Translate this sentence from the batch scoring page into Spanish: "Credit risk scoring: Retrain a gradient boosting model weekly on the latest transaction history; score the entire loan portfolio in bulk; monitor score distributions for drift."

* Document:

****

Churn prediction: Score all active customers nightly, write propensity scores to a data warehouse, trigger retention campaigns for high-risk segments.

Credit risk scoring: Retrain a gradient boosting model weekly on the latest transaction history; score the entire loan portfolio in bulk; monitor score distributions for drift.

Architecture

System Overview

Raw Data (S3/Warehouse)
         │
         ▼
┌──────────────────┐
│ Data Pipeline    │  DVC + dbt / Spark
│ (batch, daily)   │  schema validation, feature transforms
└────────┬─────────┘
         │  versioned feature parquet
         ▼
┌──────────────────┐
│ Training Job     │  Python + scikit-learn / XGBoost
│ (weekly / event) │  MLflow tracking, DVC experiment
└────────┬─────────┘
         │  registered model
         ▼
┌──────────────────┐
│ Offline Eval     │  train/val/test splits + holdout
│ & Promotion      │  AUC, calibration, fairness checks
└────────┬─────────┘
         │  champion alias set
         ▼
┌──────────────────┐
│ Batch Scorer     │  scheduled container job (Airflow DAG)
│ (nightly)        │  loads model via MLflow alias, scores data
└────────┬─────────┘
         │  predictions parquet → DWH
         ▼
┌──────────────────┐
│ Drift Monitor    │  Evidently weekly report
│ (weekly)         │  PSI check on top features + predictions
└──────────────────┘

Component 1 — Data Pipeline

# scripts/build_features.py
import pandas as pd
from pathlib import Path
 
def build_features(raw_path: str, output_path: str) -> None:
    df = pd.read_parquet(raw_path)
 
    # Feature engineering
    df["tenure_days"] = (pd.Timestamp.now() - pd.to_datetime(df["signup_date"])).dt.days
    df["avg_monthly_spend"] = df["total_spend"] / df["months_active"].clip(lower=1)
    df["support_contacts_30d"] = df["support_contacts"].clip(upper=10)
 
    # Data quality assertions
    assert df["customer_id"].nunique() == len(df), "Duplicate customer_ids"
    assert df[["tenure_days", "avg_monthly_spend"]].notna().all().all(), "Nulls in features"

****

(Stored data entries)

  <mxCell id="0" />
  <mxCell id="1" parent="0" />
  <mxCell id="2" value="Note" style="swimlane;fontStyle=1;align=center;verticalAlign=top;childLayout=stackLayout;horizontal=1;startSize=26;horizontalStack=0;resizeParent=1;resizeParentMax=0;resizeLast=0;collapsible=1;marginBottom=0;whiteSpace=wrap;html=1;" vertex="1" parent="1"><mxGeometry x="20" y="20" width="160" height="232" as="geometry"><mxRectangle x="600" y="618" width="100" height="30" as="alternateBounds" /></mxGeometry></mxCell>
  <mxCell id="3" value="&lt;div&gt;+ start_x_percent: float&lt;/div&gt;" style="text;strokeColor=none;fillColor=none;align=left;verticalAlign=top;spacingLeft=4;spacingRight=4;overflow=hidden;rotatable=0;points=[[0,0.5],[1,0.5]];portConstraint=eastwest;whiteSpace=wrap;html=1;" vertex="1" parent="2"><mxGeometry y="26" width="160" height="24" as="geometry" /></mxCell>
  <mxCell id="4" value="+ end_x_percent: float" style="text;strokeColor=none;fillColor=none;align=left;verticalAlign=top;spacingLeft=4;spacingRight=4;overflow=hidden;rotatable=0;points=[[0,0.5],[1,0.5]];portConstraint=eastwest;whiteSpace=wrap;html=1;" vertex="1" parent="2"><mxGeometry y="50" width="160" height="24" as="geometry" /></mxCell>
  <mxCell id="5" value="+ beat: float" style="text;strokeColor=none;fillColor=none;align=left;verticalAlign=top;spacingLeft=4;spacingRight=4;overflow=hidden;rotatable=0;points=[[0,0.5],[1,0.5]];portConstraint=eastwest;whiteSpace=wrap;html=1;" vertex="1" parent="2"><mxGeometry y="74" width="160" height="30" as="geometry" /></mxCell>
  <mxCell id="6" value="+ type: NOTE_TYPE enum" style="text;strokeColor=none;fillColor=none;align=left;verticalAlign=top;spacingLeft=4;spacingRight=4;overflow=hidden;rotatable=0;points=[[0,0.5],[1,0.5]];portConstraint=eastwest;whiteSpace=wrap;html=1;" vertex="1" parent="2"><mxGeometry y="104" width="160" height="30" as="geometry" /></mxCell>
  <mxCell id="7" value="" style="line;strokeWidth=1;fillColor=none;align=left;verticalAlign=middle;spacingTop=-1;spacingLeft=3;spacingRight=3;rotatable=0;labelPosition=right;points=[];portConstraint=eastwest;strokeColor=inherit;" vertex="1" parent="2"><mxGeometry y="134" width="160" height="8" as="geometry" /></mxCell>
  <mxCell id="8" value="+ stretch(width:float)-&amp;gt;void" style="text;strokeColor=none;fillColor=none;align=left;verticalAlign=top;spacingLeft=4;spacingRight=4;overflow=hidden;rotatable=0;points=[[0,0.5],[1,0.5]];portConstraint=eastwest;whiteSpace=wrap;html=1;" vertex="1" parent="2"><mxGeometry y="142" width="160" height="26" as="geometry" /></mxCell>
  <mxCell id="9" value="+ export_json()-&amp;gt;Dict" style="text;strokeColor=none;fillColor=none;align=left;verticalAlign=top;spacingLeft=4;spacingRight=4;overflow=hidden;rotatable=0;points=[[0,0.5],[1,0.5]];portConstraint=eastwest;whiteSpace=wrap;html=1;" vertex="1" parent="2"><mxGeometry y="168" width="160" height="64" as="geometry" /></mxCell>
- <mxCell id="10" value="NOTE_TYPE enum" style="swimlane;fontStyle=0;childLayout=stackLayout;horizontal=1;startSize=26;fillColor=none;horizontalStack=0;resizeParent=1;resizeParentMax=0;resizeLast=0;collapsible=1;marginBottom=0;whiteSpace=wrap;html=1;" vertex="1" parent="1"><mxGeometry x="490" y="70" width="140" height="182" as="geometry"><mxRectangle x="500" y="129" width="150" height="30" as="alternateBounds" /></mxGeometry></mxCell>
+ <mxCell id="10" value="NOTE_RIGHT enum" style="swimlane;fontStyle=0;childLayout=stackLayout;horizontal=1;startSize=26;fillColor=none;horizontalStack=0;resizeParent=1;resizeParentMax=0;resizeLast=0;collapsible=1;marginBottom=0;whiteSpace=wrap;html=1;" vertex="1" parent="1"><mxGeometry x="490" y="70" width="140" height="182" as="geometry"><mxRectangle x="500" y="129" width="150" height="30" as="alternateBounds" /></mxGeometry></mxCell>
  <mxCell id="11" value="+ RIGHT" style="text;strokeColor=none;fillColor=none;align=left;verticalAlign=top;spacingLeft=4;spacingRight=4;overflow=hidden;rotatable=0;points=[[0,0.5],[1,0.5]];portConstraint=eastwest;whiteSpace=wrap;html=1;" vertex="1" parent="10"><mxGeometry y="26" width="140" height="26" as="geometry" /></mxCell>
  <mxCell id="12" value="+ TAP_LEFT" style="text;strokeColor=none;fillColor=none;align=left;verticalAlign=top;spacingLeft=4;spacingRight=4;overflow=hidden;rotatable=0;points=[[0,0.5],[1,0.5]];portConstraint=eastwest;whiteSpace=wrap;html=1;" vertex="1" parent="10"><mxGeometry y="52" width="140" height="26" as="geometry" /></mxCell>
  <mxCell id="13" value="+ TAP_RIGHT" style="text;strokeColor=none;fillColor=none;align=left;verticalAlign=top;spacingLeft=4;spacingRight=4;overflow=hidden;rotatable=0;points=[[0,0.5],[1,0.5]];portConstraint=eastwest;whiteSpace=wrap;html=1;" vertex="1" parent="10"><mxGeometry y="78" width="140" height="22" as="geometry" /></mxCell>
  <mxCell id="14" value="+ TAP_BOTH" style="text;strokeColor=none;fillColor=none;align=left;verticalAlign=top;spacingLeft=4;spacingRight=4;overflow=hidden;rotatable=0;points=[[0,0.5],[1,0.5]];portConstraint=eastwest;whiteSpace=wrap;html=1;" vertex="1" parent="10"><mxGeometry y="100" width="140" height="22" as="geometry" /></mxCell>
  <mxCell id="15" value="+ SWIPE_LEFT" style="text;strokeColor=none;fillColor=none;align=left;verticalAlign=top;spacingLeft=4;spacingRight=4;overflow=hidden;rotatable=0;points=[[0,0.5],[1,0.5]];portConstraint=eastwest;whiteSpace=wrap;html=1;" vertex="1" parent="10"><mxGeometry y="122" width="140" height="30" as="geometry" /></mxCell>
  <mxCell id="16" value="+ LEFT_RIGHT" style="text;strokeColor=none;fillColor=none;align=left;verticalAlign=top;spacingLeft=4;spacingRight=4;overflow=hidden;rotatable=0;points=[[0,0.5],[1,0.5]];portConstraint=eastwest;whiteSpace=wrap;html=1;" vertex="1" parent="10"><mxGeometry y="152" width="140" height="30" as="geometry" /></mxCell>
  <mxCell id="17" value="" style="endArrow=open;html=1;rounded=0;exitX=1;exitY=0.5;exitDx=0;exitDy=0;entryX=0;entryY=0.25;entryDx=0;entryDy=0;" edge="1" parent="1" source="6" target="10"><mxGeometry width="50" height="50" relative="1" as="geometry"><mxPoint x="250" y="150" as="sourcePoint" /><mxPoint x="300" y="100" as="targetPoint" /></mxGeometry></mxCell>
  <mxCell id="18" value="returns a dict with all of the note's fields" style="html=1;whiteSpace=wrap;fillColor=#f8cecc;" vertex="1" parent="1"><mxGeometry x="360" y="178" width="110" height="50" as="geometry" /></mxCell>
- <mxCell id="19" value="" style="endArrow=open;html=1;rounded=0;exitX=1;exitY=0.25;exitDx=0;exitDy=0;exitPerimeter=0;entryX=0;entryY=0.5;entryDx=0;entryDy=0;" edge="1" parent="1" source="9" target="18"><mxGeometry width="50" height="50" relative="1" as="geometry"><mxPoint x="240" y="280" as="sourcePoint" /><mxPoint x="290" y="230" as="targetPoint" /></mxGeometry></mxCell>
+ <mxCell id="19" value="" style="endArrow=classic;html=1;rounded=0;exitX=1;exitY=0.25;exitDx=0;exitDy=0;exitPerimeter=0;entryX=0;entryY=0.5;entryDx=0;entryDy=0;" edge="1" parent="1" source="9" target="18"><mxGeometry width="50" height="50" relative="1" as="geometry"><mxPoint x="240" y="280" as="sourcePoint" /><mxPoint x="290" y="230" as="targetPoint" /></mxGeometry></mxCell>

****

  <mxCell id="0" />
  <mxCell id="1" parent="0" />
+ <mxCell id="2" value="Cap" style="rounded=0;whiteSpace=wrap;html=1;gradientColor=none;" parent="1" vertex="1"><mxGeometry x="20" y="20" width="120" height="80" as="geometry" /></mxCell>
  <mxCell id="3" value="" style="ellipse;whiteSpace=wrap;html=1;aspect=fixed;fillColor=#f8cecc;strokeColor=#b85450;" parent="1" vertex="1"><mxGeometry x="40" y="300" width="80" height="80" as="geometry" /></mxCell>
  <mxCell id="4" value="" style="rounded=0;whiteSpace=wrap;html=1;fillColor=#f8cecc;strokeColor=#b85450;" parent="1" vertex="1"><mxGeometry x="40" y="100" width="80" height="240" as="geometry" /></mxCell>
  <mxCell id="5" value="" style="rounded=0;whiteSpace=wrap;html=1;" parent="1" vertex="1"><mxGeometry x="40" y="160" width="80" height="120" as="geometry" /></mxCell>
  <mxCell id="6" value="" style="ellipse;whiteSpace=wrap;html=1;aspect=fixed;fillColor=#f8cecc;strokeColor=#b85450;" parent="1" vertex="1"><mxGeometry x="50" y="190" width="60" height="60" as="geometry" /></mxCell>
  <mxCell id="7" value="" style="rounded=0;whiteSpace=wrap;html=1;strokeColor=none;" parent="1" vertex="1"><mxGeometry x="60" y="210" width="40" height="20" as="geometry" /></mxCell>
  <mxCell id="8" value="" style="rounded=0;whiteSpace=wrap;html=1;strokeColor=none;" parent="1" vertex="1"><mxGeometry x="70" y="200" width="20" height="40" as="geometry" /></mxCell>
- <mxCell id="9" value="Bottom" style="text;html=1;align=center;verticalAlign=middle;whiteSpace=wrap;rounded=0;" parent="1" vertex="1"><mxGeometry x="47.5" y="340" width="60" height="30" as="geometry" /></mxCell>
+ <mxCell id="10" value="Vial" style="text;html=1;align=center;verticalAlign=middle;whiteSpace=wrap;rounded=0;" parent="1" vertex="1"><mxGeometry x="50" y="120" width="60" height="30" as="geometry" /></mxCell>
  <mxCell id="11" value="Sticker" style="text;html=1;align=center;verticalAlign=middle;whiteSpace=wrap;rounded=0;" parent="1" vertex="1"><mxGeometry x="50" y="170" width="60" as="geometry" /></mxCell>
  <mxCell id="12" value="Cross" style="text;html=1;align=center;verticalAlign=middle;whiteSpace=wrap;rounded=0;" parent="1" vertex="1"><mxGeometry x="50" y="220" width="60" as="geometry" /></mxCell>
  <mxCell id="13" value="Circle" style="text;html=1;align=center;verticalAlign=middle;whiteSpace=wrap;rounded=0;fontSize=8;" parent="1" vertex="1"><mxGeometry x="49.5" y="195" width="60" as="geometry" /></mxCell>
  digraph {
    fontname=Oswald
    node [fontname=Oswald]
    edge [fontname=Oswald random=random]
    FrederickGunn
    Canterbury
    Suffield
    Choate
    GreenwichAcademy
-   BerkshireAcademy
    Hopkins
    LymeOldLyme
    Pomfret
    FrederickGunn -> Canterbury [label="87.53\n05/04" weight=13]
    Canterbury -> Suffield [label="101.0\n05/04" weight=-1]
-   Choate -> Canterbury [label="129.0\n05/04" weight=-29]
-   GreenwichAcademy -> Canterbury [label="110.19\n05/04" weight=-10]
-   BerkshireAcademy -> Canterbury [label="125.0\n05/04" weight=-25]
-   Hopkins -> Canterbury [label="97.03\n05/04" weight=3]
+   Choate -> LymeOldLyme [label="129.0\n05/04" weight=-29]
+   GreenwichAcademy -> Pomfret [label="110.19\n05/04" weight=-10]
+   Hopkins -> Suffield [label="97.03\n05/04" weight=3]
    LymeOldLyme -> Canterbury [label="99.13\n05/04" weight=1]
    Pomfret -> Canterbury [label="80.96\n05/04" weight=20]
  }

****

* Problem solution: Puntuación del riesgo crediticio: reentrenar semanalmente un modelo de gradient boosting con el historial de transacciones más reciente; puntuar en bloque toda la cartera de préstamos; supervisar las distribuciones de puntuaciones para detectar deriva.